Dammbalken von Alcan - Singen bewähren sich seit vielen Jahren im Wasserbau, im Hochwasserschutz, in der Klärtechnik und bei der Löschwasserrückhaltung - sowohl in Standardbauweise als auch in vielen individuellen Lösungen

 

Aluminium für Dammbalken

Aluminium hat eine Reihe von Vorzügen, die es besonders geeignet für Dammbalken machen.
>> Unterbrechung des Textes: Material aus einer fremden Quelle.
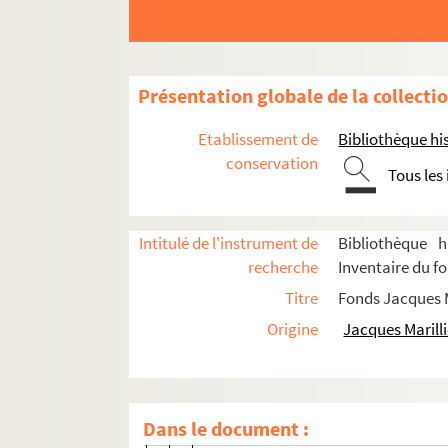
Britannicus (1964 ; Tassencourt)
Macbeth (1964 ; Chabrol)
Yerma (1964 ; Jenny)
Présentation globale de la collecti
Les cavaleurs (1964 ; Gérard)
Etablissement de
Bibliothèque his
Madame Sans-Gêne (1964 ; Tassencou
conservation
Tous les
Tartuffe (1965 ; Cochet)
Gigi (1965 ; Rouzière)
Intitulé de l'instrument de
Bibliothèque h
Antoine et Cléopâtre (1965 ; Maistre, 
recherche
Inventaire du fo
Knock (1965 ; Tassencourt)
Titre
Fonds Jacques M
Le misanthrope (1965 ; Cochet)
Origine
Jacques Marilli
Pepsie (1965 ; Cochet)
La Thébaïde (1965 ; Maulnier)
Le médecin malgré lui (1965 ; Tassencou
Dans le document :
2-TFS-014-004. Echantillons de tissu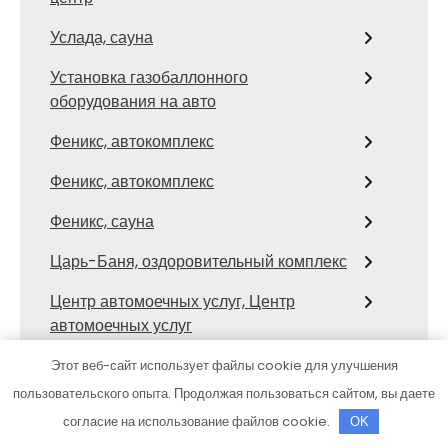
Услада, сауна
Установка газобаллонного
оборудования на авто
Феникс, автокомплекс
Феникс, автокомплекс
Феникс, сауна
Царь-Баня, оздоровительный комплекс
Центр автомоечных услуг, Центр
автомоечных услуг
Центр автомоечных услуг, Центр
Этот веб-сайт использует файлы cookie для улучшения
автомоечных услуг
пользовательского опыта. Продолжая пользоваться сайтом, вы даете
согласие на использование файлов cookie.
OK
Центральное СТО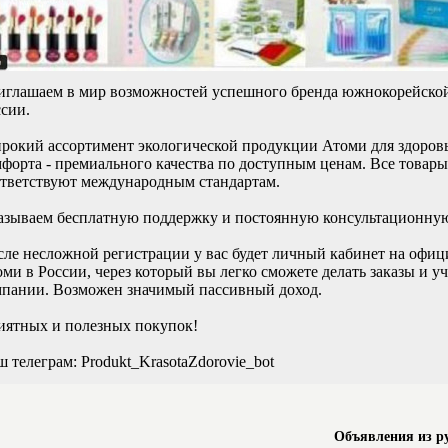
иглашаем в мир возможностей успешного бренда южнокорейско
сии.
окий ассортимент экологической продукции Атоми для здоровья
форта - премиального качества по доступным ценам. Все товар
ответствуют международным стандартам.
азываем бесплатную поддержку и постоянную консультационну
ле несложной регистрации у вас будет личный кабинет на офи
ми в России, через который вы легко сможете делать заказы и уч
мпании. Возможен значимый пассивный доход.
иятных и полезных покупок!
 телеграм: Produkt_KrasotaZdorovie_bot
Объявления из р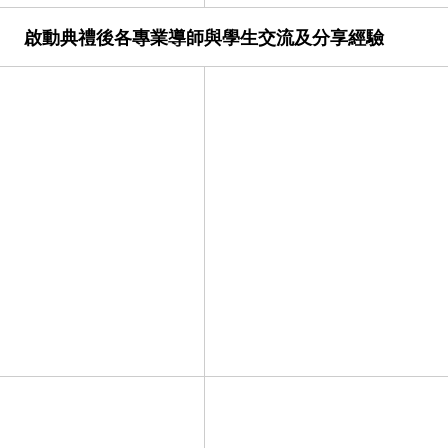
啟動典禮後各專業導師與學生交流及分享經驗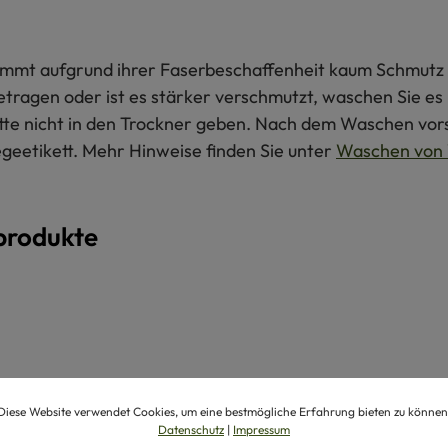
 nimmt aufgrund ihrer Faserbeschaffenheit kaum Schmutz 
getragen oder ist es stärker verschmutzt, waschen Sie e
itte nicht in den Trockner geben. Nach dem Waschen vors
egeetikett. Mehr Hinweise finden Sie unter
Waschen von 
produkte
Diese Website verwendet Cookies, um eine bestmögliche Erfahrung bieten zu können
Datenschutz
|
Impressum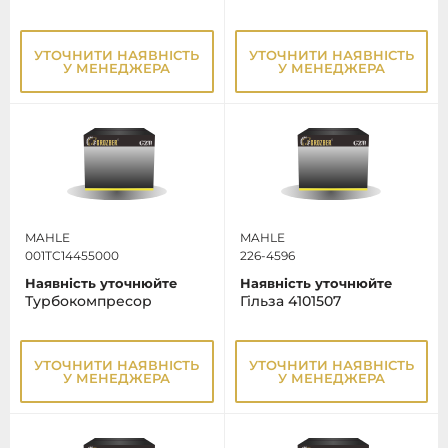
УТОЧНИТИ НАЯВНІСТЬ
УТОЧНИТИ НАЯВНІСТЬ
У МЕНЕДЖЕРА
У МЕНЕДЖЕРА
MAHLE
MAHLE
001TC14455000
226-4596
Наявність уточнюйте
Наявність уточнюйте
Турбокомпресор
Гільза 4101507
УТОЧНИТИ НАЯВНІСТЬ
УТОЧНИТИ НАЯВНІСТЬ
У МЕНЕДЖЕРА
У МЕНЕДЖЕРА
Da Dammbalken in der Regel jahrelang vor Ort bereitgehalten werden müssen, ist geringer Pflegeaufwand besonders wichtig. Aluminium ist korrosionsbeständig, braucht keinen Anstrich wie Stahl und kann nicht wie Holz durch Schädlinge zerstört werden. Es verzieht sich nicht und behält seine hohe Geradheit. Die Aluminium - Strangpreßtechnologie ermöglicht konstruktiv optimierte Querschnittslösungen. Die Aluminiumbalken sind leicht und können im Allgemeinen durch einen Mann getragen und eingebaut werden. Das erhöht die Schnelligkeit der Montage und vermindert die Unfallgefahr.

Dichtigkeit

Dammbalkenabsperrungen sind traditionell in erster Linie temporäre Notverschlüsse mit nur begrenzten Ansprüchen an die Dichtigkeit. Die früher überwiegend verwendeten Holzbalken oder Stahl - Holz - Kombinationen waren meist stark verworfen. Das durch das Wasser herangeführte oder auch gezielt eingebrachte Geschwemmsel hat aber doch für eine gewisse Abdichtung gesorgt. Die Profile von Alcan - Singen sind an den horizontalen Fugen mit Nuten versehen, in die bei Bedarf spezielle Dichtungen eingezogen werden können. Die Frage der Abdichtung zwischen Sohle und unterstem Balken sowie seitlich in den Führungen muss von Fall zu Fall gelöst werden. Absolute Dichtheit erfordert entsprechenden Aufwand. Oft ist dies aber nicht notwendig, da zum Teil die Möglichkeit der Selbstdichtung ausgenutzt werden kann oder weil wegen drückenden Grundwassers hinter der Absperrung ohnehin abgepumpt werden muss.

Werkstoffe

Alcan -  Singen - Dammbalken bestehen aus AlMgSi05 F22 gemäß DIN 1748. Die Legierung ist in DIN 4113 enthalten und damit bauaufsichtlich zugelassen. Das Dichtungsprofil besteht aus Ethylenpropylen - Teerkautschuk (EPDM). Dieser bewährte Werkstoff hat eine sehr gute allgemeine Witterungs- und Ozonbeständigkeit. Die Verwendbarkeit bei Vorhandensein von Benzin oder anderen Kohlenwasserstoffen ist im Einzelfall zu prüfen.